Work to complete ->
Rewrite every one of the rows below with "legend" changed to "key" wherever it occurs, and keep everything else the same.

*** Listed entries Section Begins ***

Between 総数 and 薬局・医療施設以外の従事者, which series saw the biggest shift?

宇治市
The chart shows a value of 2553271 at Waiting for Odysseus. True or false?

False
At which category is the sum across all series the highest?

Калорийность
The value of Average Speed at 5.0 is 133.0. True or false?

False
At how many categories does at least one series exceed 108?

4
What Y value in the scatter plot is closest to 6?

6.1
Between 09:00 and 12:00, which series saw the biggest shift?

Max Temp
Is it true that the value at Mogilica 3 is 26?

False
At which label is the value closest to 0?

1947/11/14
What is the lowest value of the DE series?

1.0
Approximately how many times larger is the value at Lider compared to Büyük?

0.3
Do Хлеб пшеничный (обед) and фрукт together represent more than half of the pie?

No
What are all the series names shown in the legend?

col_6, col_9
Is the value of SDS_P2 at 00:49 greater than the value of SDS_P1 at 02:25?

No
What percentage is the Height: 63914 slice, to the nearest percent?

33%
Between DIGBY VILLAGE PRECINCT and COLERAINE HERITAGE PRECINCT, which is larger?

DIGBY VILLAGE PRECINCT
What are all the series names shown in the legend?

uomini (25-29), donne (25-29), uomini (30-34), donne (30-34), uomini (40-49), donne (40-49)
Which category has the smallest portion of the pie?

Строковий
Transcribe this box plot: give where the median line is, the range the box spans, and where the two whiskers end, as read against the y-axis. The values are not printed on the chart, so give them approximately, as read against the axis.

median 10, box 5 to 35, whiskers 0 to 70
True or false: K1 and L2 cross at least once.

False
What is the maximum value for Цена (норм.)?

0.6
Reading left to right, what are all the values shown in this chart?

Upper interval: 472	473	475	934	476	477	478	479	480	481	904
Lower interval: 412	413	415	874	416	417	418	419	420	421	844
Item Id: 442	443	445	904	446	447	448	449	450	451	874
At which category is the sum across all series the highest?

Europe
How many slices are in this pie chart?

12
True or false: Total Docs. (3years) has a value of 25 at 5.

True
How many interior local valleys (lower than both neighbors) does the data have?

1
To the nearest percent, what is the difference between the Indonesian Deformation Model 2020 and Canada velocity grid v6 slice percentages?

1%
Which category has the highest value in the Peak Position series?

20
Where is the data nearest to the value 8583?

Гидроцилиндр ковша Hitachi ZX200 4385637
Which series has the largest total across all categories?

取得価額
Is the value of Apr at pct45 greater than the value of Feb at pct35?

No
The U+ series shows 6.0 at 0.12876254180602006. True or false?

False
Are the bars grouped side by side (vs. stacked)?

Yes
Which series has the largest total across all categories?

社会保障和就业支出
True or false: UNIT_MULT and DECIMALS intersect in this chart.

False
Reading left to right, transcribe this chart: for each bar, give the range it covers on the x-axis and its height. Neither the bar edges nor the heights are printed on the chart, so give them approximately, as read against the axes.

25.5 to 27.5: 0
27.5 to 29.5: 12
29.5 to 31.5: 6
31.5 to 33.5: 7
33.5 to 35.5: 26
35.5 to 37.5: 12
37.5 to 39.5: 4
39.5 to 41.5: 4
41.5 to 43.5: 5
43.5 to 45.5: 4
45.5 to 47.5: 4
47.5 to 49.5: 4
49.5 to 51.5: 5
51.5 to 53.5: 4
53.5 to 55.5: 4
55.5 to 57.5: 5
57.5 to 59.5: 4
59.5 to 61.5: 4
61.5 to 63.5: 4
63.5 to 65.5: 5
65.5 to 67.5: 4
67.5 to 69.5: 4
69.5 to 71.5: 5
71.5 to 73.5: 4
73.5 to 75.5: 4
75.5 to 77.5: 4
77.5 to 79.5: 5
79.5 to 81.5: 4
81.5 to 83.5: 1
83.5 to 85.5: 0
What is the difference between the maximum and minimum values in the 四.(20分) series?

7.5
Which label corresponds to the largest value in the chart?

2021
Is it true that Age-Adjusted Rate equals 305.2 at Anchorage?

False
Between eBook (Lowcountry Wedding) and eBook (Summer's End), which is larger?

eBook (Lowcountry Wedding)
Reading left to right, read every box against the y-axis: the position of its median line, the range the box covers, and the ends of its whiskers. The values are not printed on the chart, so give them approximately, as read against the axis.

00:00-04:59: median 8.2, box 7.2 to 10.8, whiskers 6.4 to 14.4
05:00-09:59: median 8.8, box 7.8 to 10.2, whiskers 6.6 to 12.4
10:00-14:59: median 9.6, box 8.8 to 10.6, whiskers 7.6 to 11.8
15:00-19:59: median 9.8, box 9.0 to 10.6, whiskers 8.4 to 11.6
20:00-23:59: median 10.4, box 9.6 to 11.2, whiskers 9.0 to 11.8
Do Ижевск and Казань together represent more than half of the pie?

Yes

*** Listed entries Section Ends ***

Written answer ->
Between 総数 and 薬局・医療施設以外の従事者, which series saw the biggest shift?

宇治市
The chart shows a value of 2553271 at Waiting for Odysseus. True or false?

False
At which category is the sum across all series the highest?

Калорийность
The value of Average Speed at 5.0 is 133.0. True or false?

False
At how many categories does at least one series exceed 108?

4
What Y value in the scatter plot is closest to 6?

6.1
Between 09:00 and 12:00, which series saw the biggest shift?

Max Temp
Is it true that the value at Mogilica 3 is 26?

False
At which label is the value closest to 0?

1947/11/14
What is the lowest value of the DE series?

1.0
Approximately how many times larger is the value at Lider compared to Büyük?

0.3
Do Хлеб пшеничный (обед) and фрукт together represent more than half of the pie?

No
What are all the series names shown in the key?

col_6, col_9
Is the value of SDS_P2 at 00:49 greater than the value of SDS_P1 at 02:25?

No
What percentage is the Height: 63914 slice, to the nearest percent?

33%
Between DIGBY VILLAGE PRECINCT and COLERAINE HERITAGE PRECINCT, which is larger?

DIGBY VILLAGE PRECINCT
What are all the series names shown in the key?

uomini (25-29), donne (25-29), uomini (30-34), donne (30-34), uomini (40-49), donne (40-49)
Which category has the smallest portion of the pie?

Строковий
Transcribe this box plot: give where the median line is, the range the box spans, and where the two whiskers end, as read against the y-axis. The values are not printed on the chart, so give them approximately, as read against the axis.

median 10, box 5 to 35, whiskers 0 to 70
True or false: K1 and L2 cross at least once.

False
What is the maximum value for Цена (норм.)?

0.6
Reading left to right, what are all the values shown in this chart?

Upper interval: 472	473	475	934	476	477	478	479	480	481	904
Lower interval: 412	413	415	874	416	417	418	419	420	421	844
Item Id: 442	443	445	904	446	447	448	449	450	451	874
At which category is the sum across all series the highest?

Europe
How many slices are in this pie chart?

12
True or false: Total Docs. (3years) has a value of 25 at 5.

True
How many interior local valleys (lower than both neighbors) does the data have?

1
To the nearest percent, what is the difference between the Indonesian Deformation Model 2020 and Canada velocity grid v6 slice percentages?

1%
Which category has the highest value in the Peak Position series?

20
Where is the data nearest to the value 8583?

Гидроцилиндр ковша Hitachi ZX200 4385637
Which series has the largest total across all categories?

取得価額
Is the value of Apr at pct45 greater than the value of Feb at pct35?

No
The U+ series shows 6.0 at 0.12876254180602006. True or false?

False
Are the bars grouped side by side (vs. stacked)?

Yes
Which series has the largest total across all categories?

社会保障和就业支出
True or false: UNIT_MULT and DECIMALS intersect in this chart.

False
Reading left to right, transcribe this chart: for each bar, give the range it covers on the x-axis and its height. Neither the bar edges nor the heights are printed on the chart, so give them approximately, as read against the axes.

25.5 to 27.5: 0
27.5 to 29.5: 12
29.5 to 31.5: 6
31.5 to 33.5: 7
33.5 to 35.5: 26
35.5 to 37.5: 12
37.5 to 39.5: 4
39.5 to 41.5: 4
41.5 to 43.5: 5
43.5 to 45.5: 4
45.5 to 47.5: 4
47.5 to 49.5: 4
49.5 to 51.5: 5
51.5 to 53.5: 4
53.5 to 55.5: 4
55.5 to 57.5: 5
57.5 to 59.5: 4
59.5 to 61.5: 4
61.5 to 63.5: 4
63.5 to 65.5: 5
65.5 to 67.5: 4
67.5 to 69.5: 4
69.5 to 71.5: 5
71.5 to 73.5: 4
73.5 to 75.5: 4
75.5 to 77.5: 4
77.5 to 79.5: 5
79.5 to 81.5: 4
81.5 to 83.5: 1
83.5 to 85.5: 0
What is the difference between the maximum and minimum values in the 四.(20分) series?

7.5
Which label corresponds to the largest value in the chart?

2021
Is it true that Age-Adjusted Rate equals 305.2 at Anchorage?

False
Between eBook (Lowcountry Wedding) and eBook (Summer's End), which is larger?

eBook (Lowcountry Wedding)
Reading left to right, read every box against the y-axis: the position of its median line, the range the box covers, and the ends of its whiskers. The values are not printed on the chart, so give them approximately, as read against the axis.

00:00-04:59: median 8.2, box 7.2 to 10.8, whiskers 6.4 to 14.4
05:00-09:59: median 8.8, box 7.8 to 10.2, whiskers 6.6 to 12.4
10:00-14:59: median 9.6, box 8.8 to 10.6, whiskers 7.6 to 11.8
15:00-19:59: median 9.8, box 9.0 to 10.6, whiskers 8.4 to 11.6
20:00-23:59: median 10.4, box 9.6 to 11.2, whiskers 9.0 to 11.8
Do Ижевск and Казань together represent more than half of the pie?

Yes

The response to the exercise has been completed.